──────── THE RECORDS ────────

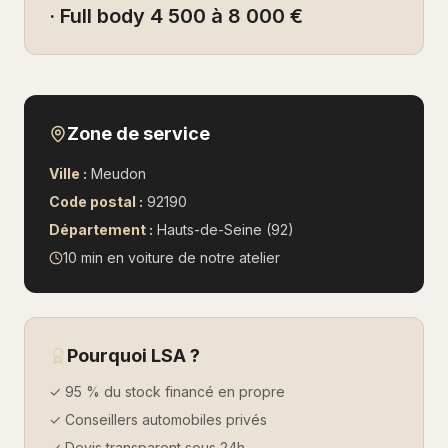
· Full body 4 500 à 8 000 €
Zone de service
Ville :
Meudon
Code postal :
92190
Département :
Hauts-de-Seine (92)
10 min en voiture
de notre atelier
Pourquoi LSA ?
✓ 95 % du stock financé en propre
✓ Conseillers automobiles privés
✓ Devis transparent sous 24h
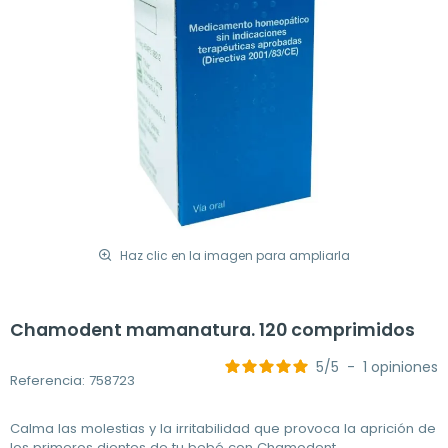
Haz clic en la imagen para ampliarla
Chamodent mamanatura. 120 comprimidos
5
/
5
-
1
opiniones
Referencia: 758723
Calma las molestias y la irritabilidad que provoca la aprición de
los primeros dientes de tu bebé con Chamodent.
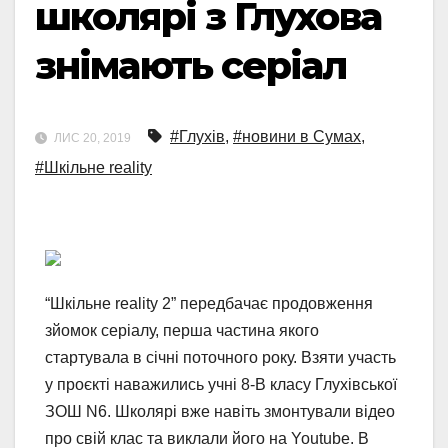
школярі з Глухова
знімають серіал
#Глухів
,
#новини в Сумах
,
ЛИС 20, 2019
#Шкільне reality
“Шкільне reality 2” передбачає продовження
зйомок серіалу, перша частина якого
стартувала в січні поточного року. Взяти участь
у проєкті наважились учні 8-В класу Глухівської
ЗОШ N6. Школярі вже навіть змонтували відео
про свій клас та виклали його на Youtube. В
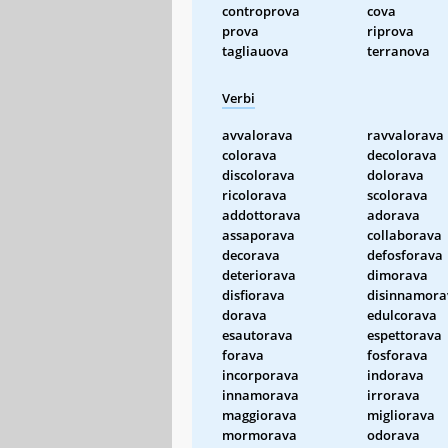
controprova
cova
prova
riprova
tagliauova
terranova
Verbi
avvalorava
ravvalorava
colorava
decolorava
discolorava
dolorava
ricolorava
scolorava
addottorava
adorava
assaporava
collaborava
decorava
defosforava
deteriorava
dimorava
disfiorava
disinnamora
dorava
edulcorava
esautorava
espettorava
forava
fosforava
incorporava
indorava
innamorava
irrorava
maggiorava
migliorava
mormorava
odorava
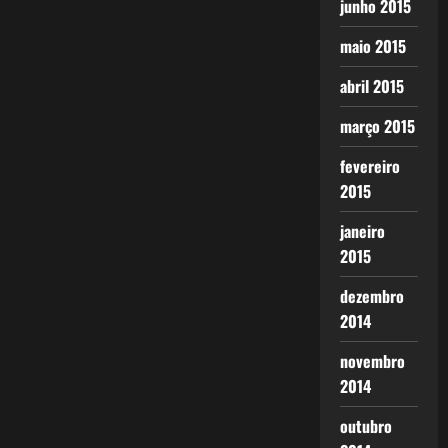
junho 2015
maio 2015
abril 2015
março 2015
fevereiro
2015
janeiro
2015
dezembro
2014
novembro
2014
outubro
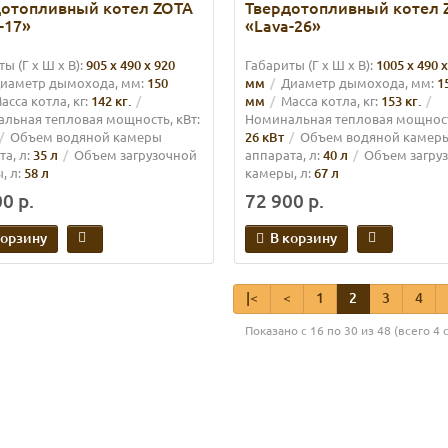
дотопливный котел ZOTA
Твердотопливный котел 
-17»
«Lava-26»
ы (Г х Ш х В):
905 x 490 x 920
Габариты (Г х Ш х В):
1005 x 490 x
иаметр дымохода, мм:
150
мм
Диаметр дымохода, мм:
1
асса котла, кг:
142 кг.
мм
Масса котла, кг:
153 кг.
льная тепловая мощность, кВт:
Номинальная тепловая мощность
Объем водяной камеры
26 кВт
Объем водяной камер
а, л:
35 л
Объем загрузочной
аппарата, л:
40 л
Объем загру
, л:
58 л
камеры, л:
67 л
0 р.
72 900 р.
корзину
В корзину
|<
<
1
2
3
4
Показано с 16 по 30 из 48 (всего 4 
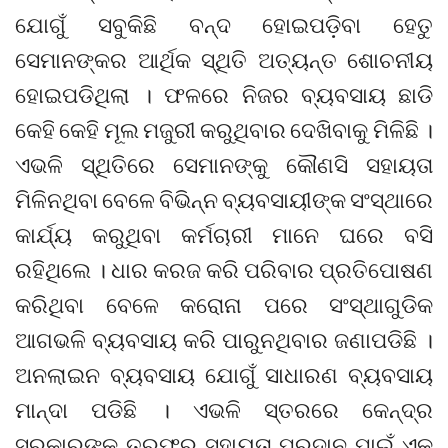
ଯୋଗୁଁ ସବୁକିଛି ବନ୍ଦ ହୋଇପଡ଼ିବା ହେତୁ
ସେମାନଙ୍କର ଆର୍ଥିକ ସ୍ଥିତି ଅତ୍ୟନ୍ତ ଶୋଚନୀୟ
ହୋଇପଡିଥିଲା । ଫଳରେ ନିଜର ବ୍ୟବସାୟ ଛାଡି
କେହି କେହି ମୂଲ ମଜୁରୀ କରୁଥିବାର ଦେଖିବାକୁ ମିଳିଛି ।
ଏଭଳି ସ୍ଥିତିରେ ସେମାନଙ୍କୁ କୌଣସି ସହାୟତା
ମିଳିନଥିବା ବେଳେ ବିଭିନ୍ନ ବ୍ୟବସାୟୀଙ୍କ ସଂସ୍ଥାରେ
କାର୍ଯ୍ୟ କରୁଥିବା କର୍ମଚାରୀ ମାନେ ଘରେ ବସି
ରହିଥିଲେ । ଧାର କରଜ କରି ପରିବାର ପ୍ରତିପୋଷଣ
କରିଥିବା ବେଳେ କରୋନା ପରେ ସଂସ୍ଥାଗୁଡିକ
ଆଗଭଳି ବ୍ୟବସାୟ କରି ପାରୁନଥିବାର ଜଣାପଡିଛି ।
ଅନଲାଇନ ବ୍ୟବସାୟ ଯୋଗୁଁ ସାଧାରଣ ବ୍ୟବସାୟ
ମାନ୍ଦା ପଡିଛି । ଏଭଳି ସ୍ତରରେ କେନ୍ଦ୍ର
ସରକାରଙ୍କ ତରଫରୁ ସହାୟତା ପ୍ରଦାନ ପାଇଁ ଏକ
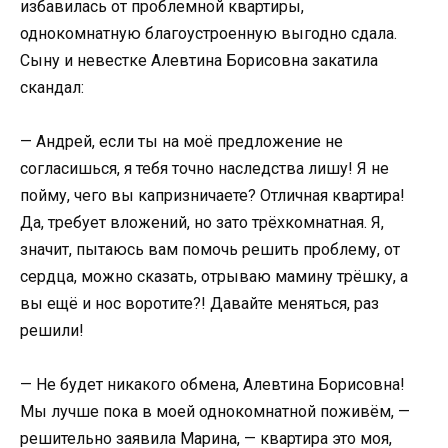
избавилась от проблемной квартиры,
однокомнатную благоустроенную выгодно сдала.
Сыну и невестке Алевтина Борисовна закатила
скандал:
— Андрей, если ты на моё предложение не
согласишься, я тебя точно наследства лишу! Я не
пойму, чего вы капризничаете? Отличная квартира!
Да, требует вложений, но зато трёхкомнатная. Я,
значит, пытаюсь вам помочь решить проблему, от
сердца, можно сказать, отрываю мамину трёшку, а
вы ещё и нос воротите?! Давайте меняться, раз
решили!
— Не будет никакого обмена, Алевтина Борисовна!
Мы лучше пока в моей однокомнатной поживём, —
решительно заявила Марина, — квартира это моя,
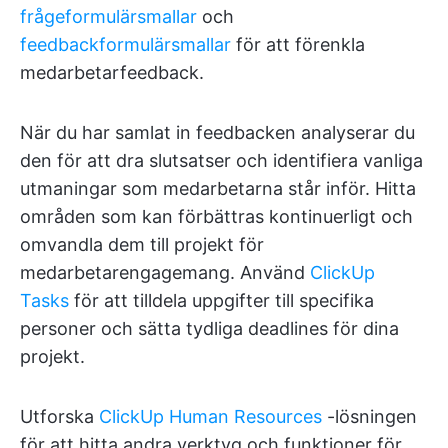
frågeformulärsmallar
och
feedbackformulärsmallar
för att förenkla
medarbetarfeedback.
När du har samlat in feedbacken analyserar du
den för att dra slutsatser och identifiera vanliga
utmaningar som medarbetarna står inför. Hitta
områden som kan förbättras kontinuerligt och
omvandla dem till projekt för
medarbetarengagemang. Använd
ClickUp
Tasks
för att tilldela uppgifter till specifika
personer och sätta tydliga deadlines för dina
projekt.
Utforska
ClickUp Human Resources
-lösningen
för att hitta andra verktyg och funktioner för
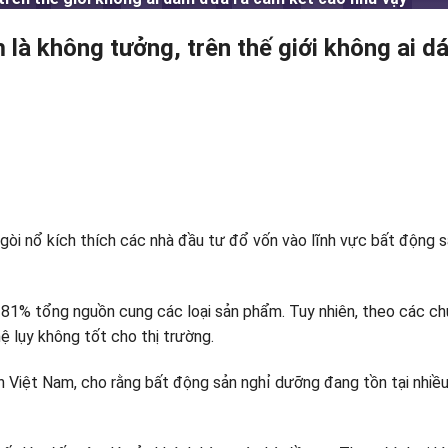
là không tưởng, trên thế giới không ai d
ngòi nổ kích thích các nhà đầu tư đổ vốn vào lĩnh vực bất động 
1% tổng nguồn cung các loại sản phẩm. Tuy nhiên, theo các chuyên
 lụy không tốt cho thị trường.
n Việt Nam, cho rằng bất động sản nghỉ dưỡng đang tồn tại nhiều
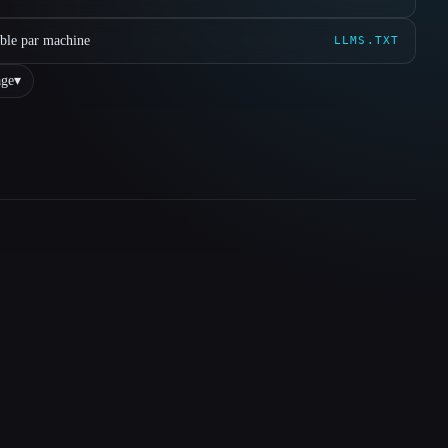
ible par machine
LLMS.TXT
ge
▾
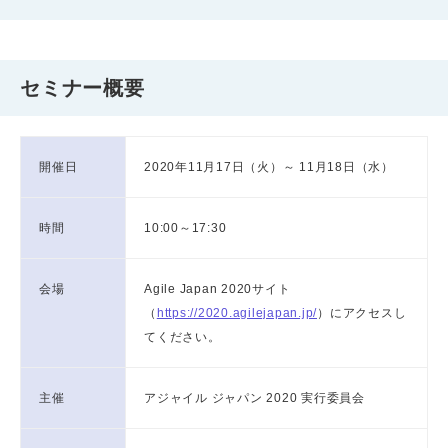
セミナー概要
開催日
2020年11月17日（火）～ 11月18日（水）
時間
10:00～17:30
会場
Agile Japan 2020サイト
（
https://2020.agilejapan.jp/
）にアクセスし
てください。
主催
アジャイル ジャパン 2020 実行委員会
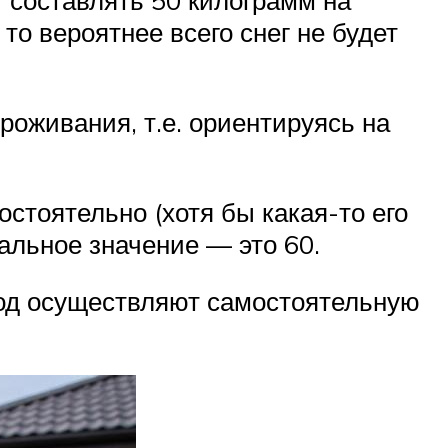
т составлять 50 килограмм на
то вероятнее всего снег не будет
роживания, т.е. ориентируясь на
остоятельно (хотя бы какая-то его
альное значение — это 60.
год осуществляют самостоятельную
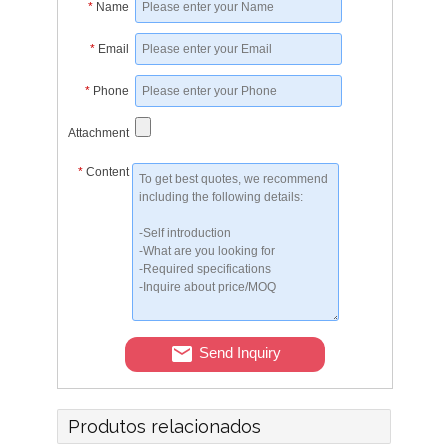
*
Name
*
Email
*
Phone
Attachment
*
Content
Send Inquiry
Produtos relacionados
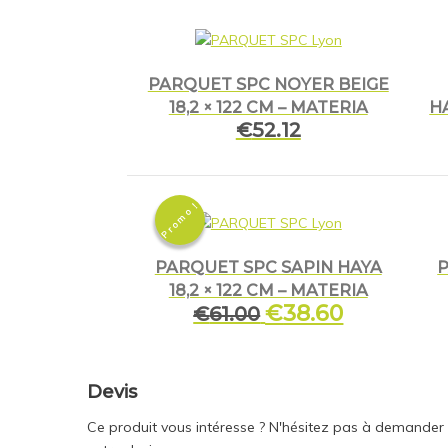
PARQUET SPC NOYER BEIGE
18,2 × 122 CM – MATERIA
HA
€
52.12
Promo !
PARQUET SPC SAPIN HAYA
P
18,2 × 122 CM – MATERIA
Le
€
38.60
Le
€
61.00
prix
prix
initial
actuel
était :
est :
Devis
€61.00.
€38.60.
Ce produit vous intéresse ? N'hésitez pas à demander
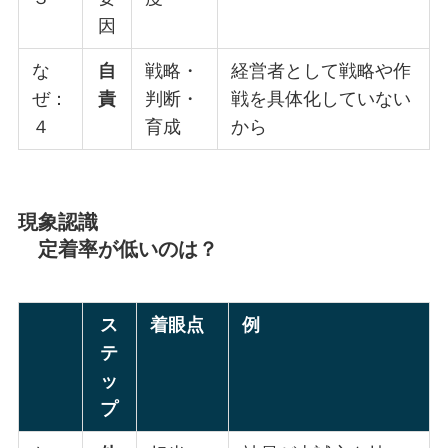
因
な
自
戦略・
経営者として戦略や作
ぜ：
責
判断・
戦を具体化していない
４
育成
から
現象認識
定着率が低いのは？
ス
着眼点
例
テ
ッ
プ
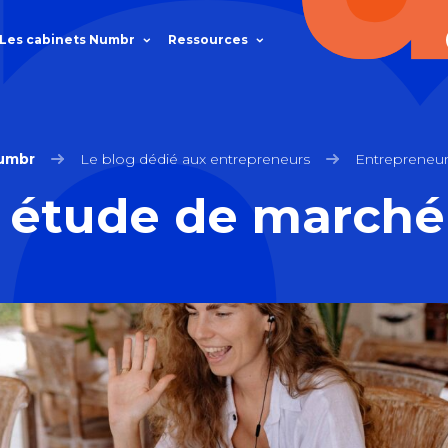
Les cabinets Numbr
Ressources
umbr
Le blog dédié aux entrepreneurs
Entrepreneur
n étude de marché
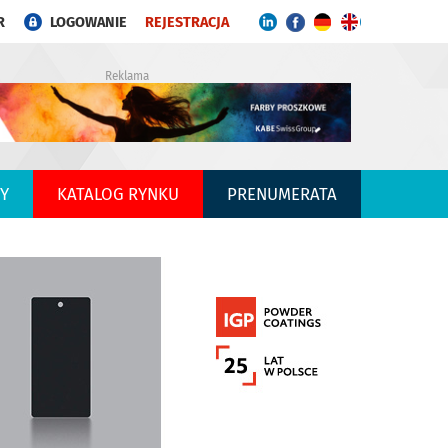
R
LOGOWANIE
REJESTRACJA
Reklama
Y
KATALOG RYNKU
PRENUMERATA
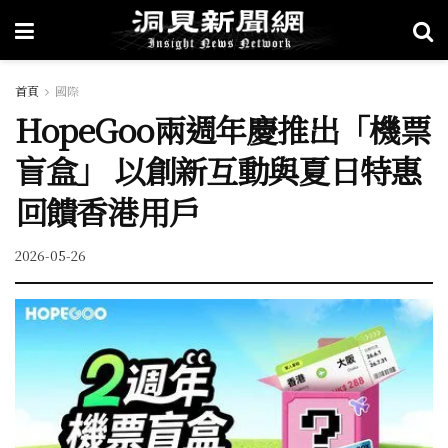
首頁
國際
HopeGoo兩週年慶推出「機票
盲盒」 以創新互動與夏日特惠
回饋香港用戶
2026-05-26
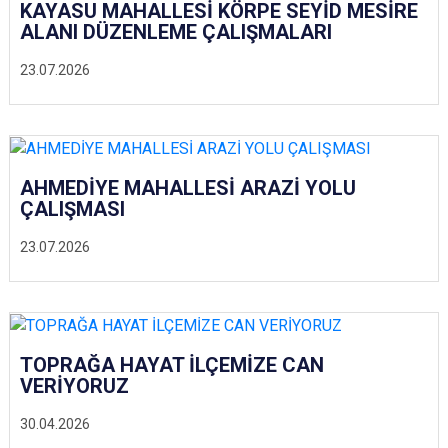
KAYASU MAHALLESİ KÖRPE SEYİD MESİRE
ALANI DÜZENLEME ÇALIŞMALARI
23.07.2026
AHMEDİYE MAHALLESİ ARAZİ YOLU
ÇALIŞMASI
23.07.2026
TOPRAĞA HAYAT İLÇEMİZE CAN
VERİYORUZ
30.04.2026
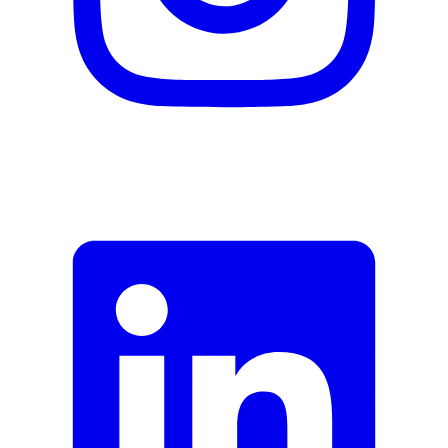
Site du fabricant
Voir le site du fabricant
Documents
DE_Datenblatt
Signaler une erreur
Description
Adresse e-mail (facultatif)
Fermer le formulaire
Envoyer
Signaler des données erronées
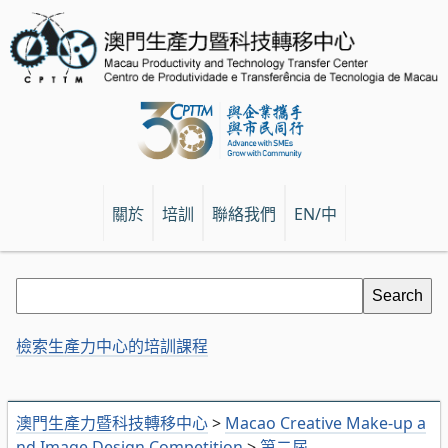
關於
培訓
聯絡我們
EN/中
檢索生產力中心的培訓課程
澳門生產力暨科技轉移中心
>
Macao Creative Make-up a
nd Image Design Competition
>
第二屆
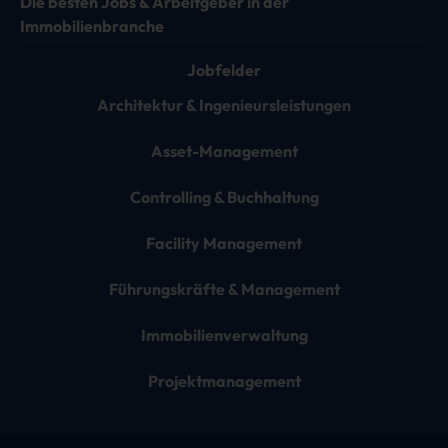
Die besten Jobs & Arbeitgeber in der
Immobilienbranche
Jobfelder
Architektur & Ingenieursleistungen
Asset-Management
Controlling & Buchhaltung
Facility Management
Führungskräfte & Management
Immobilienverwaltung
Projektmanagement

────────

WHAT THE TASK ASKS - Show each line of the material that includes the word "PARQUET".

EXERCISE OUTPUT -
PARQUET SPC NOYER BEIGE
PARQUET SPC SAPIN HAYA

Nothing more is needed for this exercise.